The Slayter Center of Performing Arts is located on the main campus of Purdue University in West Lafayette, Indiana, United States. It is an outdoor concert bandshell completed in 1964 and dedicated May 1, 1965. The facility was a gift from Games Slayter and his wife Marie.

==Features==
The natural amphitheater created by Slayter Hill can hold 20,000 people. Architect Joseph Baker used Stonehenge in England as a basis for the concept of the Slayter Center. The 200-ton concrete roof is suspended by stainless steel cables from a tall steel tripod and the stage can seat an orchestra of more than a hundred. Below the stage are a rehearsal room, dressing rooms and storage facilities. Slayter Center is home to the Purdue Jazz Bands.

Before 2013, on the morning of home football games, Slayter Center became the site of a pep rally known as "Thrill on the Hill." The Purdue All-American Marching Band performed upbeat tunes showcasing music from their halftime show for the day, plus other selections from the season's repertoire. Fans could meet and get autographs from the Purdue Cheerleaders and mascot Purdue Pete, or check out the Boilermaker Special before heading to Ross–Ade Stadium with the band for the pre-game.
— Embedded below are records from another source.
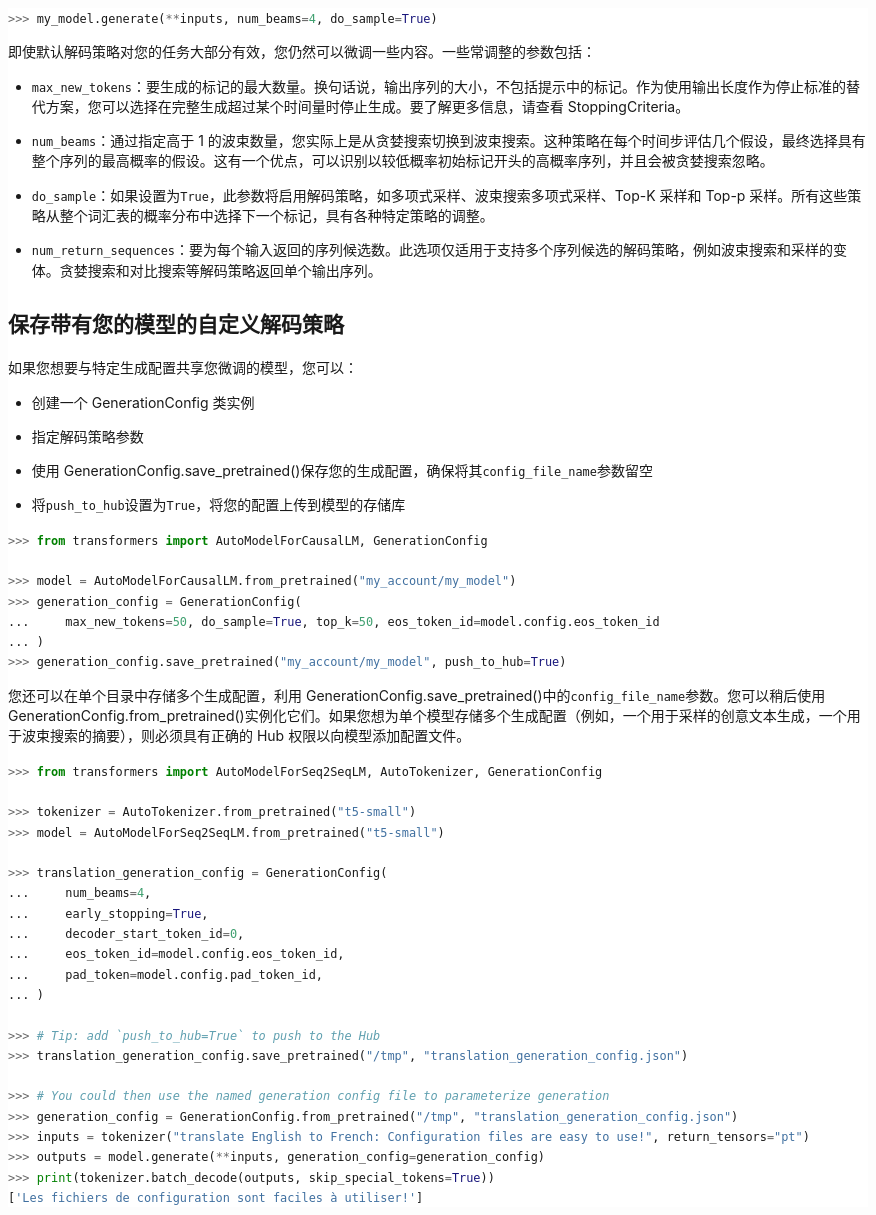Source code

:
 ```py
>>> my_model.generate(**inputs, num_beams=4, do_sample=True)
```

即使默认解码策略对您的任务大部分有效，您仍然可以微调一些内容。一些常调整的参数包括：

+   `max_new_tokens`：要生成的标记的最大数量。换句话说，输出序列的大小，不包括提示中的标记。作为使用输出长度作为停止标准的替代方案，您可以选择在完整生成超过某个时间量时停止生成。要了解更多信息，请查看 StoppingCriteria。

+   `num_beams`：通过指定高于 1 的波束数量，您实际上是从贪婪搜索切换到波束搜索。这种策略在每个时间步评估几个假设，最终选择具有整个序列的最高概率的假设。这有一个优点，可以识别以较低概率初始标记开头的高概率序列，并且会被贪婪搜索忽略。

+   `do_sample`：如果设置为`True`，此参数将启用解码策略，如多项式采样、波束搜索多项式采样、Top-K 采样和 Top-p 采样。所有这些策略从整个词汇表的概率分布中选择下一个标记，具有各种特定策略的调整。

+   `num_return_sequences`：要为每个输入返回的序列候选数。此选项仅适用于支持多个序列候选的解码策略，例如波束搜索和采样的变体。贪婪搜索和对比搜索等解码策略返回单个输出序列。

## 保存带有您的模型的自定义解码策略

如果您想要与特定生成配置共享您微调的模型，您可以：

+   创建一个 GenerationConfig 类实例

+   指定解码策略参数

+   使用 GenerationConfig.save_pretrained()保存您的生成配置，确保将其`config_file_name`参数留空

+   将`push_to_hub`设置为`True`，将您的配置上传到模型的存储库

```py
>>> from transformers import AutoModelForCausalLM, GenerationConfig

>>> model = AutoModelForCausalLM.from_pretrained("my_account/my_model")
>>> generation_config = GenerationConfig(
...     max_new_tokens=50, do_sample=True, top_k=50, eos_token_id=model.config.eos_token_id
... )
>>> generation_config.save_pretrained("my_account/my_model", push_to_hub=True)
```

您还可以在单个目录中存储多个生成配置，利用 GenerationConfig.save_pretrained()中的`config_file_name`参数。您可以稍后使用 GenerationConfig.from_pretrained()实例化它们。如果您想为单个模型存储多个生成配置（例如，一个用于采样的创意文本生成，一个用于波束搜索的摘要），则必须具有正确的 Hub 权限以向模型添加配置文件。

```py
>>> from transformers import AutoModelForSeq2SeqLM, AutoTokenizer, GenerationConfig

>>> tokenizer = AutoTokenizer.from_pretrained("t5-small")
>>> model = AutoModelForSeq2SeqLM.from_pretrained("t5-small")

>>> translation_generation_config = GenerationConfig(
...     num_beams=4,
...     early_stopping=True,
...     decoder_start_token_id=0,
...     eos_token_id=model.config.eos_token_id,
...     pad_token=model.config.pad_token_id,
... )

>>> # Tip: add `push_to_hub=True` to push to the Hub
>>> translation_generation_config.save_pretrained("/tmp", "translation_generation_config.json")

>>> # You could then use the named generation config file to parameterize generation
>>> generation_config = GenerationConfig.from_pretrained("/tmp", "translation_generation_config.json")
>>> inputs = tokenizer("translate English to French: Configuration files are easy to use!", return_tensors="pt")
>>> outputs = model.generate(**inputs, generation_config=generation_config)
>>> print(tokenizer.batch_decode(outputs, skip_special_tokens=True))
['Les fichiers de configuration sont faciles à utiliser!']
```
Since the 2013–2014 season, the All-American Marching Band has performed their "211 Session," or pre-game pep rally, at nearby Mackey Arena, with Slayter Center now being the performance site for a post-game concert.
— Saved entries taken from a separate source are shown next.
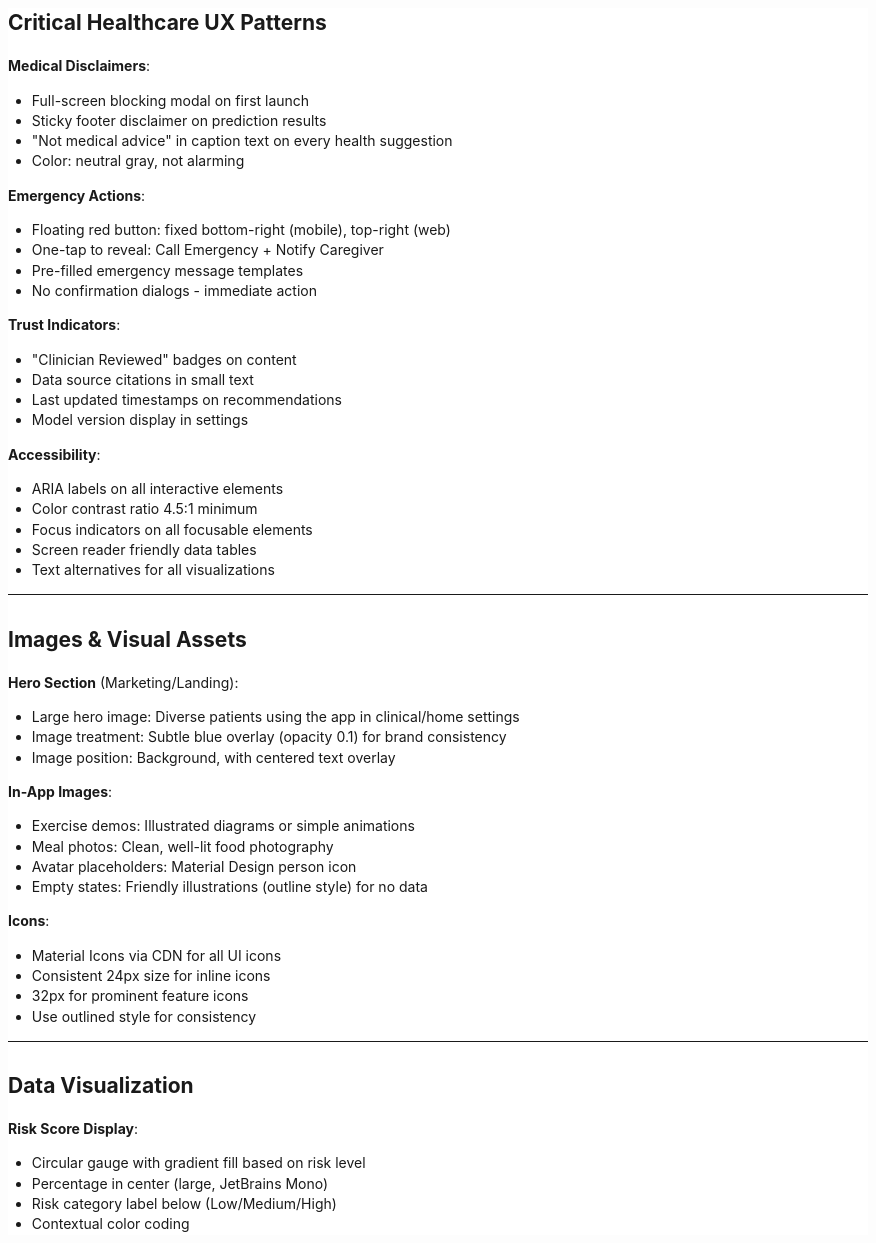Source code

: ## Critical Healthcare UX Patterns

**Medical Disclaimers**:
- Full-screen blocking modal on first launch
- Sticky footer disclaimer on prediction results
- "Not medical advice" in caption text on every health suggestion
- Color: neutral gray, not alarming

**Emergency Actions**:
- Floating red button: fixed bottom-right (mobile), top-right (web)
- One-tap to reveal: Call Emergency + Notify Caregiver
- Pre-filled emergency message templates
- No confirmation dialogs - immediate action

**Trust Indicators**:
- "Clinician Reviewed" badges on content
- Data source citations in small text
- Last updated timestamps on recommendations
- Model version display in settings

**Accessibility**:
- ARIA labels on all interactive elements
- Color contrast ratio 4.5:1 minimum
- Focus indicators on all focusable elements
- Screen reader friendly data tables
- Text alternatives for all visualizations

---

## Images & Visual Assets

**Hero Section** (Marketing/Landing):
- Large hero image: Diverse patients using the app in clinical/home settings
- Image treatment: Subtle blue overlay (opacity 0.1) for brand consistency
- Image position: Background, with centered text overlay

**In-App Images**:
- Exercise demos: Illustrated diagrams or simple animations
- Meal photos: Clean, well-lit food photography
- Avatar placeholders: Material Design person icon
- Empty states: Friendly illustrations (outline style) for no data

**Icons**:
- Material Icons via CDN for all UI icons
- Consistent 24px size for inline icons
- 32px for prominent feature icons
- Use outlined style for consistency

---

## Data Visualization

**Risk Score Display**:
- Circular gauge with gradient fill based on risk level
- Percentage in center (large, JetBrains Mono)
- Risk category label below (Low/Medium/High)
- Contextual color coding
Starting in 2017, All-American has returned to Slayter Center for "Thrill on the Hill," with the post-game concert taking place on the field at Ross-Ade Stadium.

During the school year, movies are projected onto a large, inflatable screen in front of the amphitheater. It is also home to several free concerts throughout the year. In winter, students often sled on Slayter Hill.